The tragic upheaval of World War I postponed the 1916 Games that had been scheduled to be held in Berlin. The 1920 Games were awarded to Antwerp, in part to honour the suffering that had been inflicted on the Belgian people during the war.
Despite persistent rain, the traumatic toll of war, and the exclusion of the Allies’ vanquished enemies - Germany, Austria, Hungary, Bulgaria and Turkey - the Antwerp Games served to revive the Olympics after eight long years.
The Antwerp Games were built on the themes of peace and harmony. The Opening Ceremony was notable for the introduction of the Olympic flag (designed in 1913) and the Olympic Oath (or Athletes’ Oath). Belgian Victor Boin, a former water polo medallist who would win a fencing medal at the Games, became the first person to read the oath on behalf of the competitors during the Opening Ceremony. In the wake of the war, conditions for athletes were sometimes lacking, but earnest organisers and the hearty spirit of the local community ensured a good atmosphere for competition.
Australia at these Games
Australia had a team of thirteen athletes, twelve men and one woman, in Antwerp. Unlike previous Games, Australia competed separately and not with New Zealand in a combined Australasian team.

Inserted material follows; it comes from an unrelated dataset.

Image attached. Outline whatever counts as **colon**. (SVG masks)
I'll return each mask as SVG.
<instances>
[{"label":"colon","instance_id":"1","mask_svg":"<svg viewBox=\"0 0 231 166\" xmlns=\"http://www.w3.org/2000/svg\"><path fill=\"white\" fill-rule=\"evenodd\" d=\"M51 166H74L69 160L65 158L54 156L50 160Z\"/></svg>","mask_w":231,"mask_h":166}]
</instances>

Australia won three medals, two silver and a bronze. Walker and flag bearer George Parker was second in the 3000m walk, and the 4x200m freestyle relay team - Frank Beaurepaire, Henry Hay, William Herald and Ivan Stedman - chased home the champion US team. (Keith Kirkland had swum in the heats of the relay, but was replaced by Beaurepaire for the final. He did not receive a medal, but would if competing today.)
The other medal was won by Beaurepaire in the 1500m, adding to his two medals won in 1908. His sister, Lily, was the sole woman participant for Australia, racing in both the 100m and 400m freestyle events. Another notable representative was hurdler Wilfred Kent-Hughes, who raced in the 110m and 400m hurdle events. He would later be chairman of the Melbourne 1956 Olympic organising committee.
Ironically, the only Australian to carry away a gold meal from Antwerp was Dan Carroll, the playing coach of the American rugby team and a former Wallaby winger.